Ce qui a commencé comme un défi pour Phoebe Waller-Bridge est devenu un phénomène théâtral et un modèle pour des performances solo. Le monologue de Waller-Bridge a été vu pour la première fois au Soho Theatre en 2013 avant de se rendre à Édimbourg. L’écrivain et interprète a joué dans le West End en 2019, après l’énorme popularité de l’adaptation télévisée de deux saisons. À propos du retour, notre critique en chef Sarah Crompton a écrit : « Mais le pouvoir de Fleabag réside dans la combinaison de ces moments de pure hilarité avec un fond de tristesse si profond que ça fait mal. Tous les sentiments traversent le visage de Waller-Bridge ; elle n’exagère jamais quoi que ce soit, mais elle nous rappelle toujours la tragédie que son héroïne imparfaite a amenée dans sa propre vie. C’est une performance formidable, magnifiquement réalisée, redonnant la légende que la star a déjà créée. Bienvenue à nouveau. »

Ruth Wilson est peut-être l’une des actrices les plus audacieuses de notre époque. Lorsqu’elle ne donne pas une masterclass de théâtre de 24 heures aux côtés de partenaires de cinéma inédits, elle se lance dans des spectacles personnels écrits dans les années 1930. La pièce de Jean Cocteau voit une femme anonyme se battre au téléphone avec un homme invisible et inouï qu’elle aime.

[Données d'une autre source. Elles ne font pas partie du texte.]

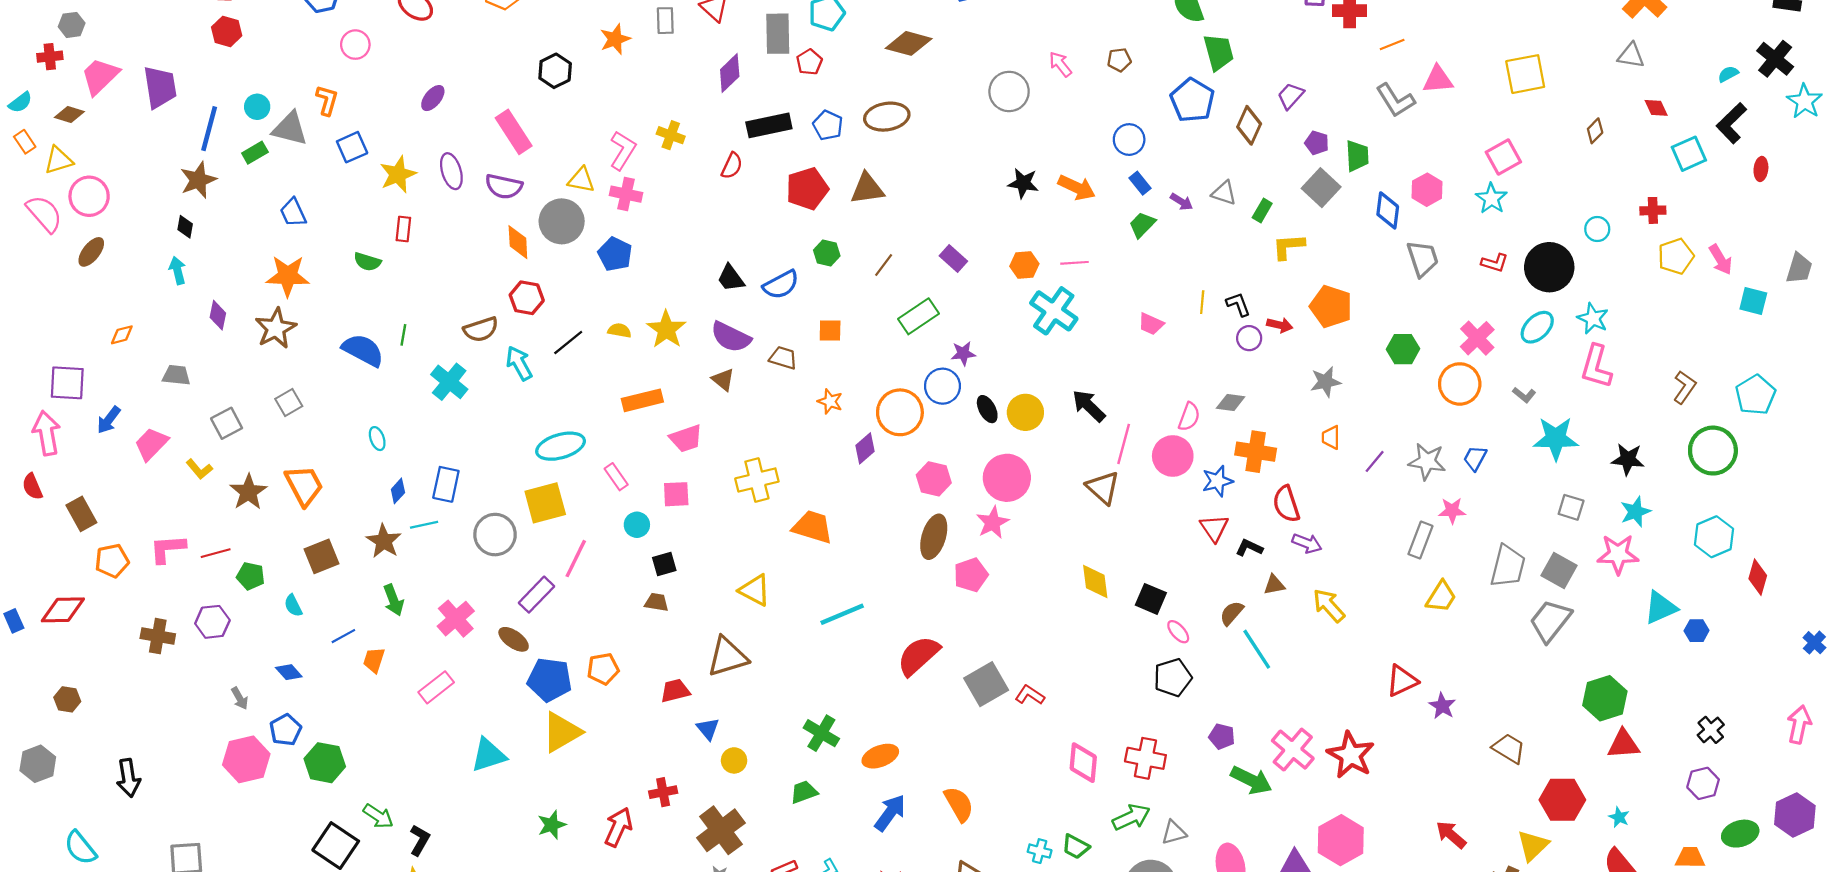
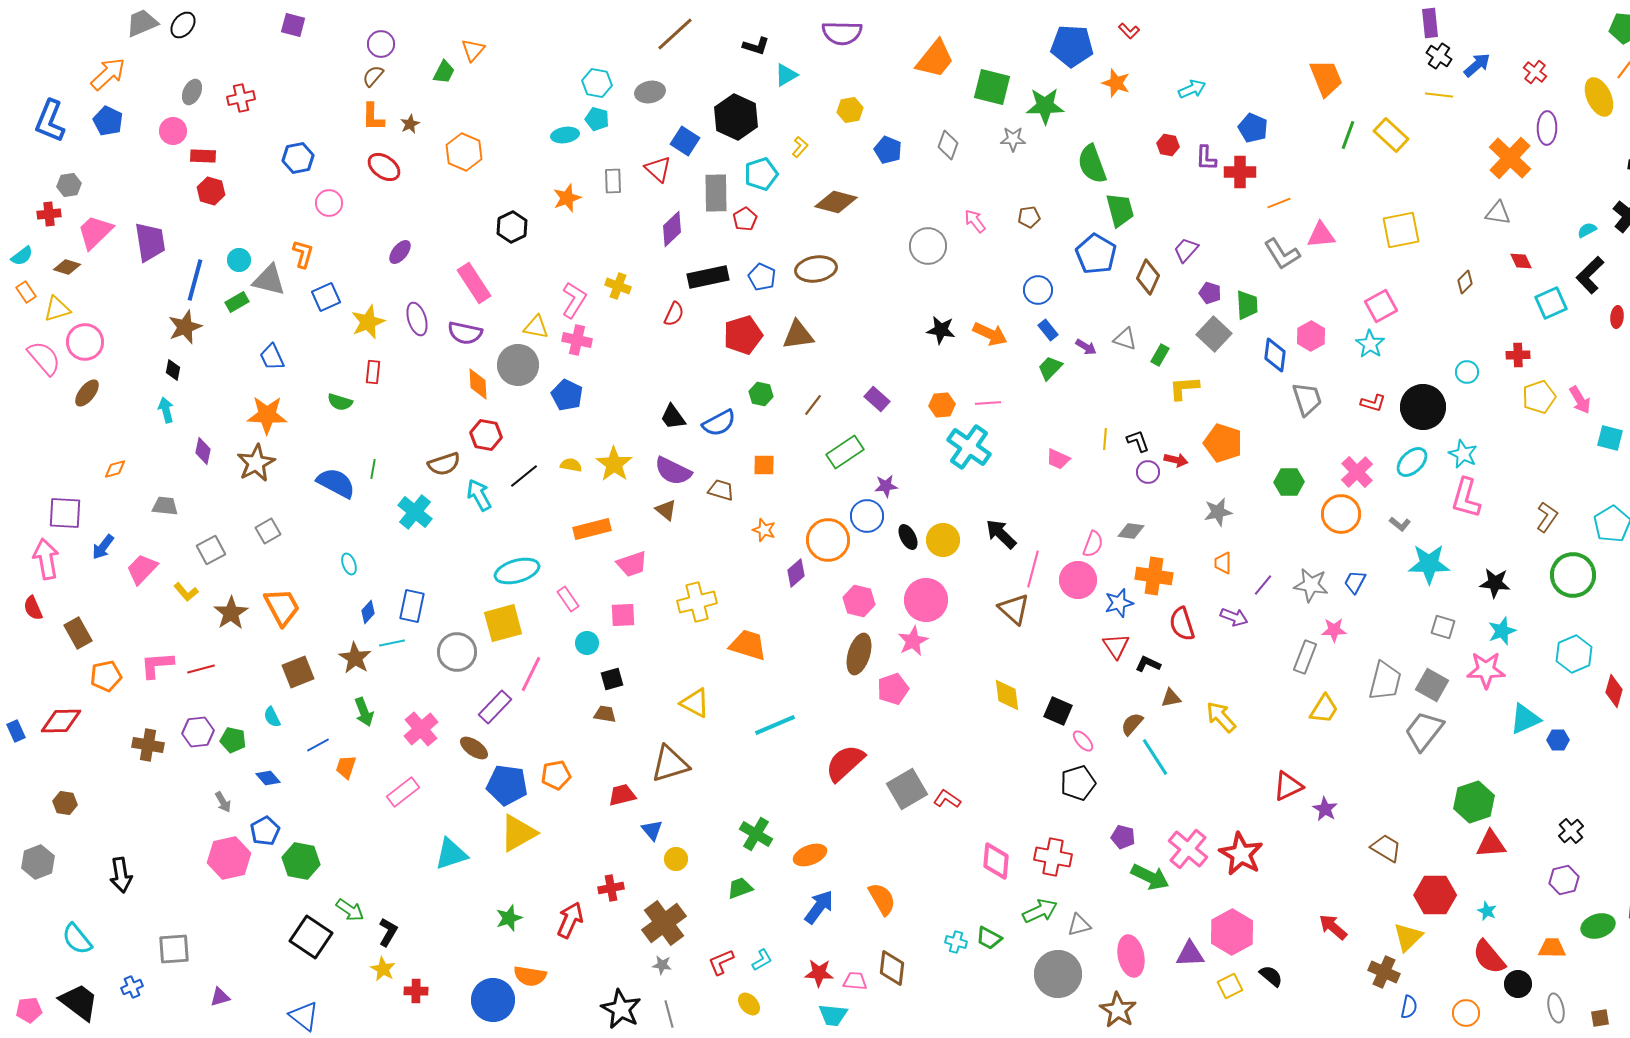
purple arrow: (1307, 543) -> (1234, 617), moved
green pentagon: (251, 576) -> (233, 740), moved

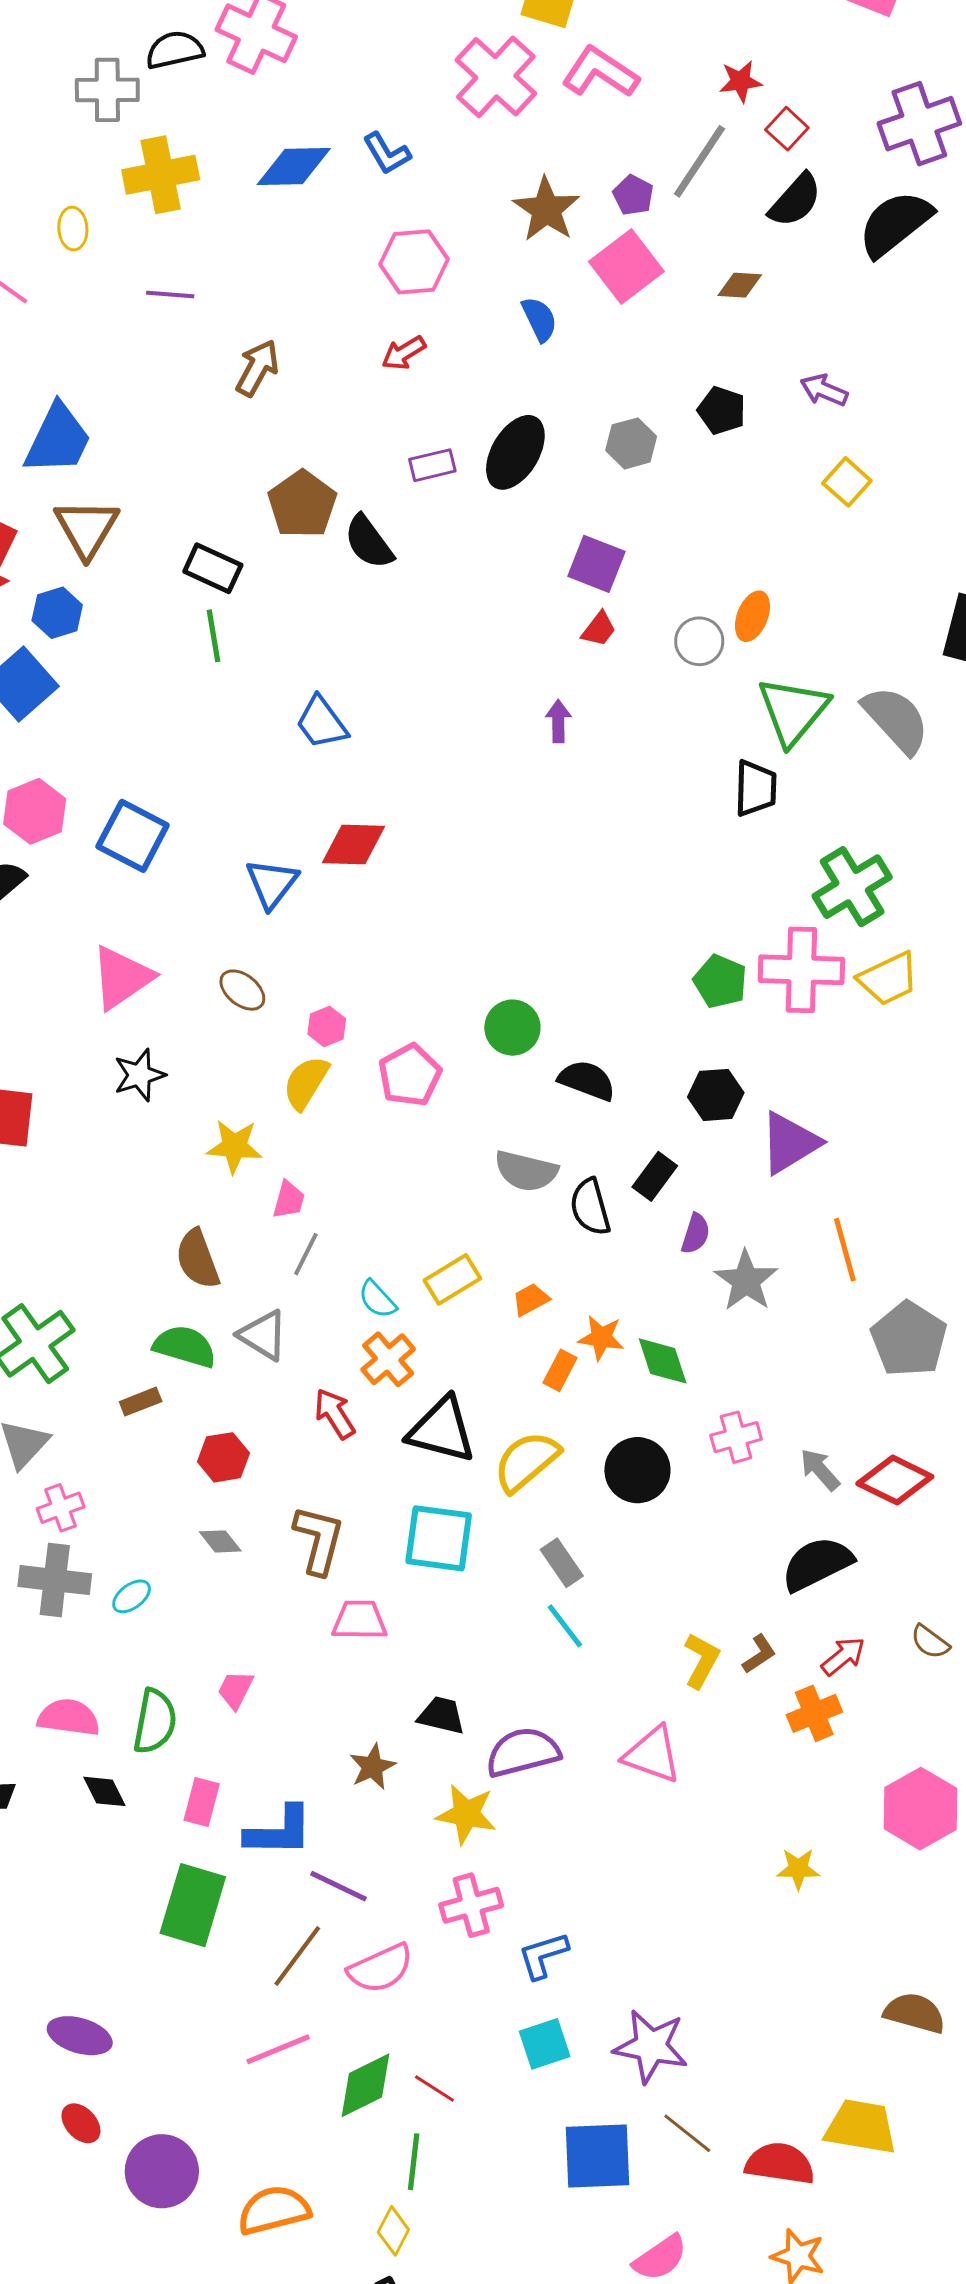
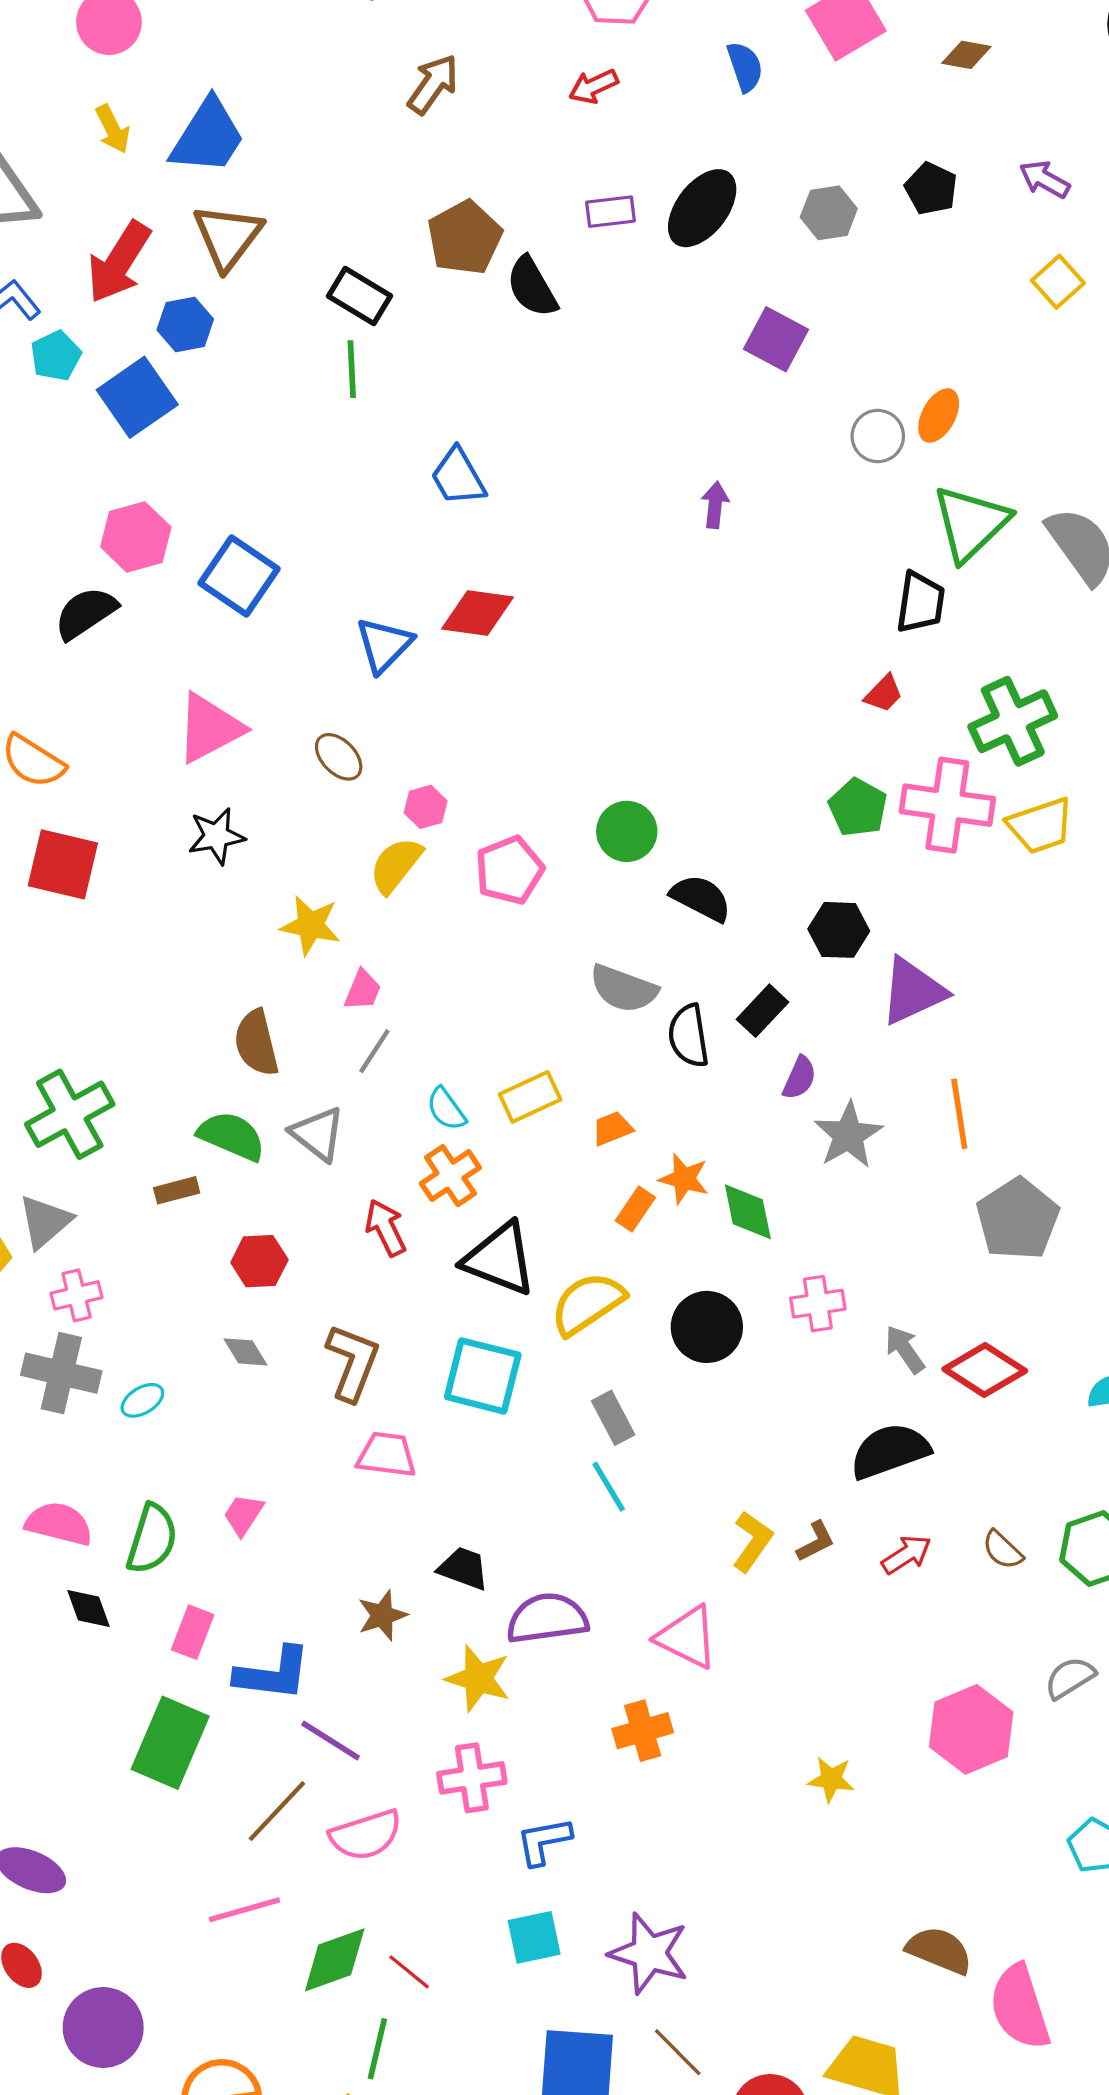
red trapezoid: (599, 629) -> (884, 694), moved
orange cross: (814, 1713) -> (643, 1731), moved

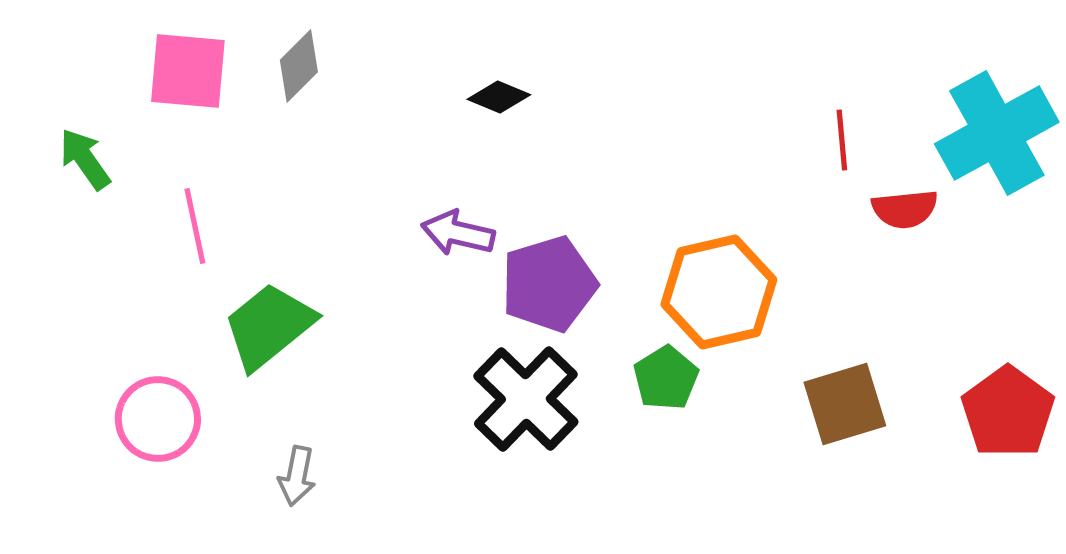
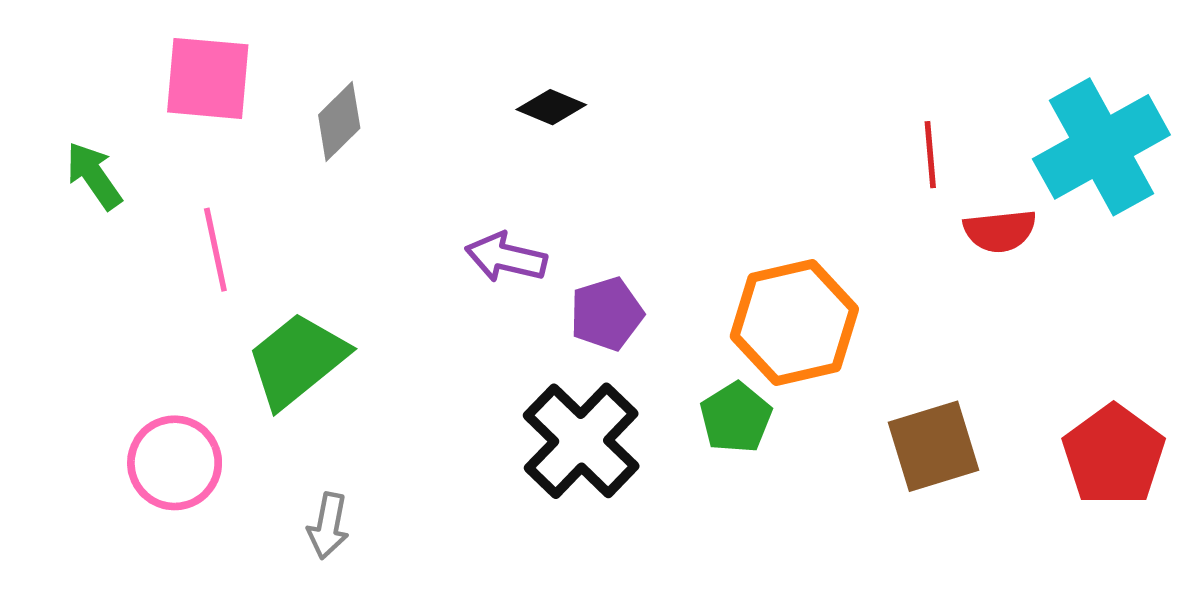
gray diamond: (299, 66) -> (339, 121), moved
purple pentagon: (549, 284) -> (607, 314), size x0.7

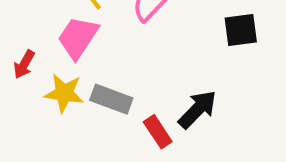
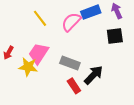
pink trapezoid: (78, 37) -> (39, 53), moved
gray rectangle: (111, 99) -> (70, 63), moved

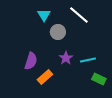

Wilson a utilisé ses propres expériences de relation à distance tout au long de la pandémie pour inspirer sa performance, mise en scène par Ivo van Hove et conçue par Jan Versweyveld.
Mentions honorables : Asa Butterfield dans Second Best, Maureen Lipman dans Rose, Lewis Doherty dans BOAR and WOLF, Max Alexander-Taylor dans The Lion, Lauryn Redding dans Bloody Elle, Declan Bennett dans Boy Out the City, Rosie Day et Charithra Chandran dans Instructions for a Teenage Armageddon et Forbes Masson dans Jekyll and Hyde. Et tous ceux qui osent affronter White Rabbit, Red Rabbit.